Images with bounding boxes:
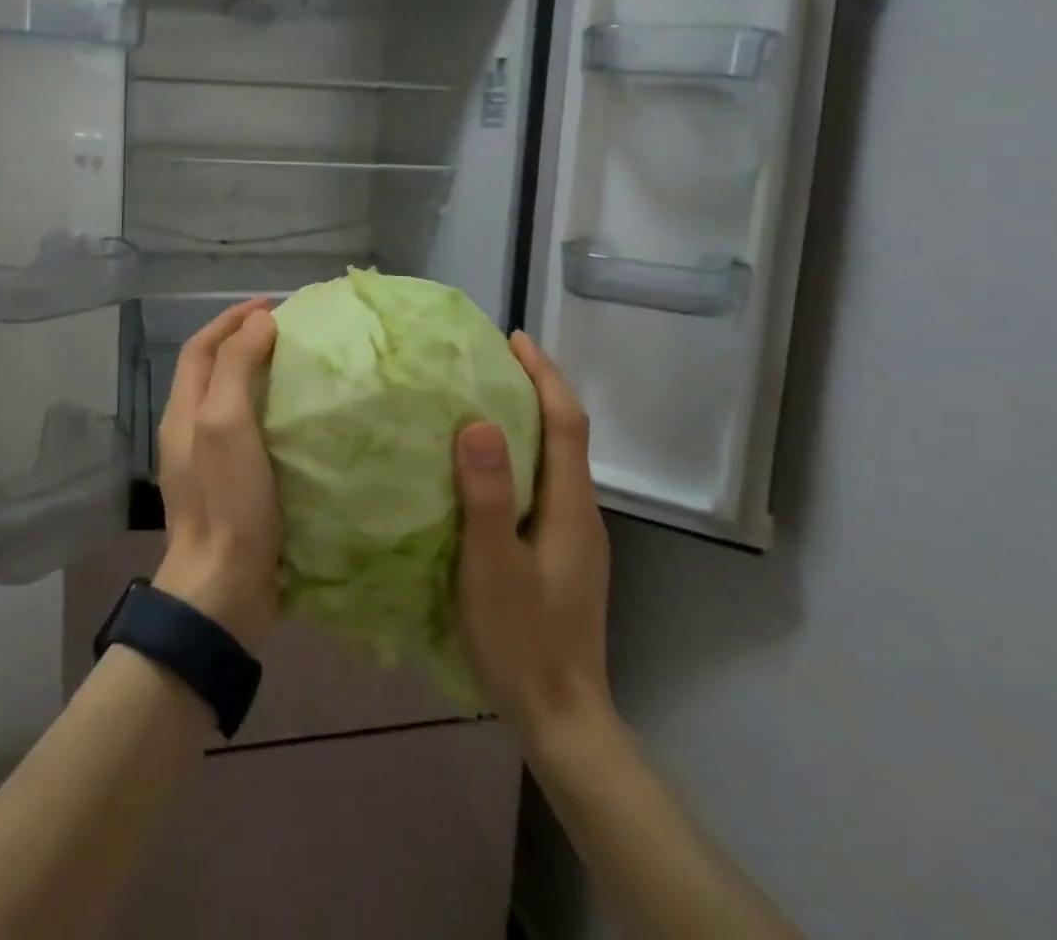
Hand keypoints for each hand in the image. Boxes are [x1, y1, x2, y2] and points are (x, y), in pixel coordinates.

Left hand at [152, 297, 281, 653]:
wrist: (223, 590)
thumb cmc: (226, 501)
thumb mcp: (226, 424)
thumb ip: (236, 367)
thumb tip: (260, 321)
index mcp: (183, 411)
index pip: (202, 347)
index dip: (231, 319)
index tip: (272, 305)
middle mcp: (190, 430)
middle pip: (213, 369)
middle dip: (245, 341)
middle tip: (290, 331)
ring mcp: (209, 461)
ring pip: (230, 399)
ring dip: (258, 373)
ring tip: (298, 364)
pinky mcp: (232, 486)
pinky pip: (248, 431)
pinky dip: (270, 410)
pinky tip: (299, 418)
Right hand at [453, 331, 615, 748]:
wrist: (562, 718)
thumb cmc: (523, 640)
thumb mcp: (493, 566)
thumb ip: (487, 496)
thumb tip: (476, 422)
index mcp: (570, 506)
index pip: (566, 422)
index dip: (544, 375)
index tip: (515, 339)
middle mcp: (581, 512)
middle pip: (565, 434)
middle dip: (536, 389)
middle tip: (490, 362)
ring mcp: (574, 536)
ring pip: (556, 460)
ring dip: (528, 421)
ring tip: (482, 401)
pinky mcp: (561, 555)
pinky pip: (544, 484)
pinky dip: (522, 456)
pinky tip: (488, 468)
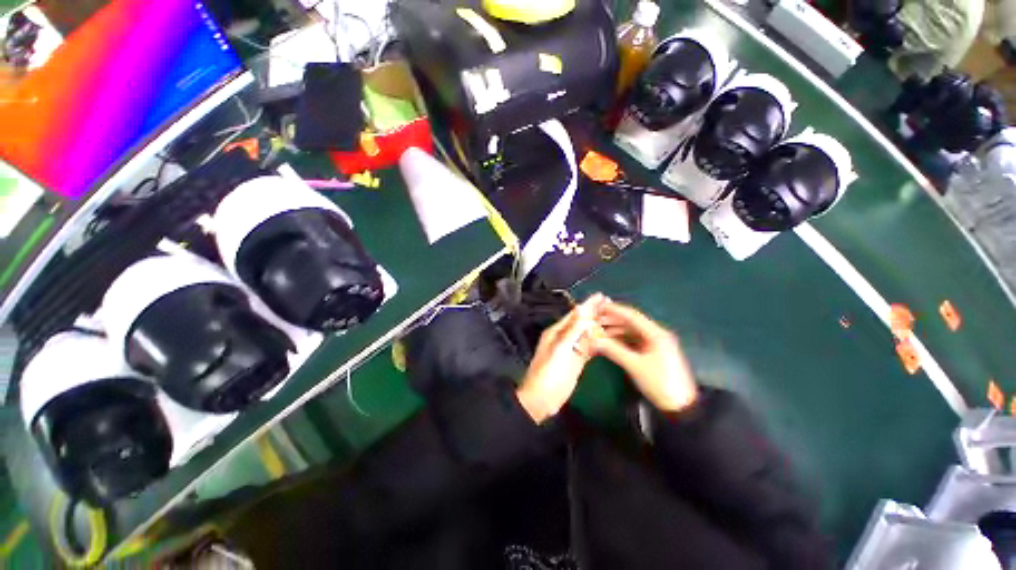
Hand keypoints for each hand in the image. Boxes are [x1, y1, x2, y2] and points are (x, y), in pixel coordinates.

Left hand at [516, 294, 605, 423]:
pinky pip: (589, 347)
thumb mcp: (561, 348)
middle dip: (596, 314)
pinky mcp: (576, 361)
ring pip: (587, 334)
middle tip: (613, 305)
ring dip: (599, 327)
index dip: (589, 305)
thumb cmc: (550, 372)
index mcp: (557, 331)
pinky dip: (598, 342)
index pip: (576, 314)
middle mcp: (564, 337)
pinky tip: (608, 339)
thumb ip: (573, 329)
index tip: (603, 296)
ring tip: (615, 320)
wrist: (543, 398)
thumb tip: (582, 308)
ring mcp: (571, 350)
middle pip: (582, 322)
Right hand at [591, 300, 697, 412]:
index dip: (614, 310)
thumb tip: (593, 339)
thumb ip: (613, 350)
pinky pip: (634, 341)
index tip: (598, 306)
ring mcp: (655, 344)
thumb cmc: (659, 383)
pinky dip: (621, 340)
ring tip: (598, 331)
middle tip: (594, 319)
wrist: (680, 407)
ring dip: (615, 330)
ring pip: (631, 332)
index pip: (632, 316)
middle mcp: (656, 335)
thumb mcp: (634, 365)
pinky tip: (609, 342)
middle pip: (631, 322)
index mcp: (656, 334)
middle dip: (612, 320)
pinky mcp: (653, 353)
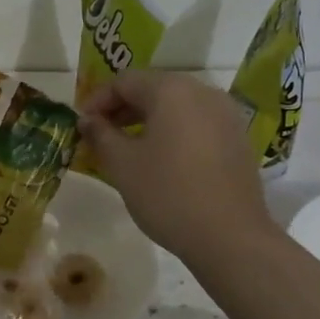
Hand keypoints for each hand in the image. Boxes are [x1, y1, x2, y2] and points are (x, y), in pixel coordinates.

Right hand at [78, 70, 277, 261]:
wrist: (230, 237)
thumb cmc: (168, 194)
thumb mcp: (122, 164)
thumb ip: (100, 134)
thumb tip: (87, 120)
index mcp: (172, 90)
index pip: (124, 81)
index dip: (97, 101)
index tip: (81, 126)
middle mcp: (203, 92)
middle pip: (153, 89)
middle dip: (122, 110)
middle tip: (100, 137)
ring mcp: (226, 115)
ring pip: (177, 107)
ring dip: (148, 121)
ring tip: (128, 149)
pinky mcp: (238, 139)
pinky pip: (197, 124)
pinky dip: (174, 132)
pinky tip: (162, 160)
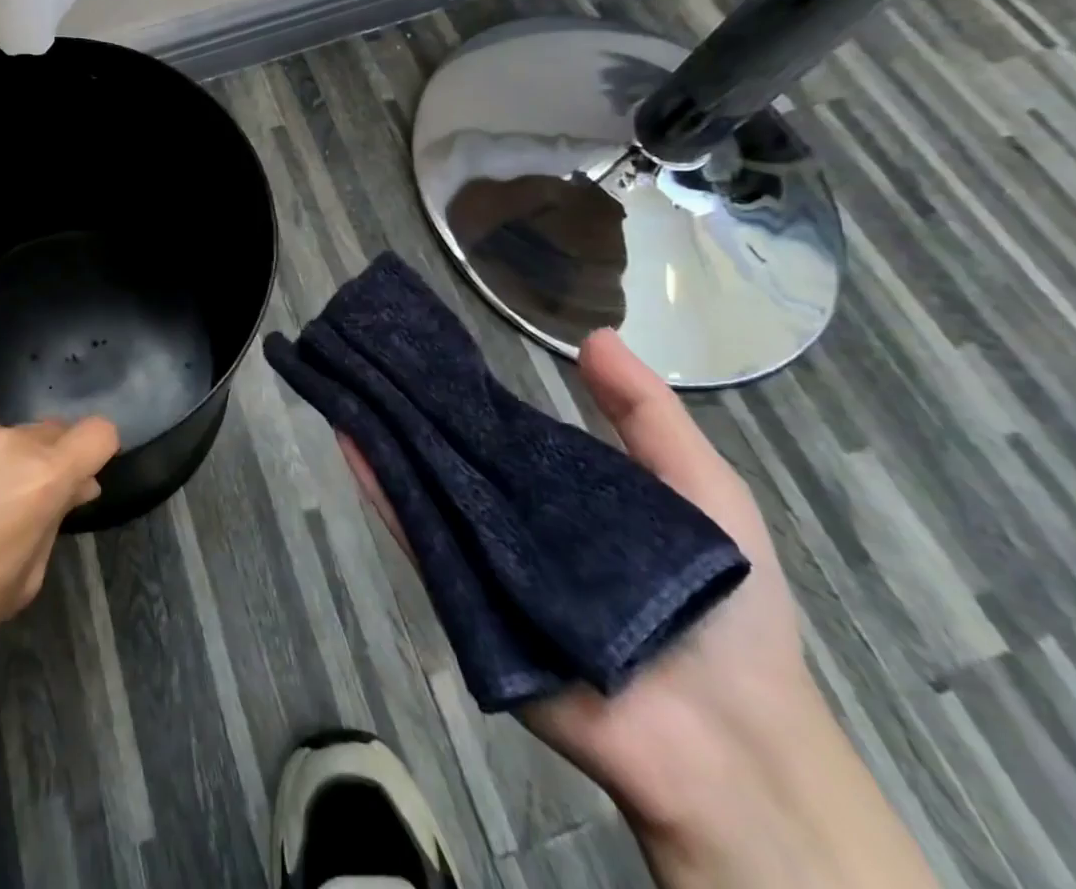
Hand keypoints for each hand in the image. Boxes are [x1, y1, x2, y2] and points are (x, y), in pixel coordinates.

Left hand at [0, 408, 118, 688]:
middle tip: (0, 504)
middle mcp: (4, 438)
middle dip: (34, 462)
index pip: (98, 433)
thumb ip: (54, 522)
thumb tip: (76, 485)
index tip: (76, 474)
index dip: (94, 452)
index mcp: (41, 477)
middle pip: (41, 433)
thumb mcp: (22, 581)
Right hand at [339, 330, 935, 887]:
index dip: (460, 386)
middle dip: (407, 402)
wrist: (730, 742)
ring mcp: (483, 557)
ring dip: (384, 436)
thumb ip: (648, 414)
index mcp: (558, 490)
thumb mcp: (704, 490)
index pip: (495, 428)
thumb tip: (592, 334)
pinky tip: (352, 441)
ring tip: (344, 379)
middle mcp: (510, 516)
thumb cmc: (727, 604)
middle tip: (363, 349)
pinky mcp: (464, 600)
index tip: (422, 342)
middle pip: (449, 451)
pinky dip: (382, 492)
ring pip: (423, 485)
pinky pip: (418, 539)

AIM OF THE EXERCISE: Print, exactly and only, the lines running from the one with "thumb cmc: (727, 604)" to the end of the data above.

RESULT FOR THIS EXERCISE:
thumb cmc: (727, 604)
middle tip: (363, 349)
pinky mcp: (464, 600)
index tip: (422, 342)
middle pip: (449, 451)
pinky dip: (382, 492)
ring pip: (423, 485)
pinky pip: (418, 539)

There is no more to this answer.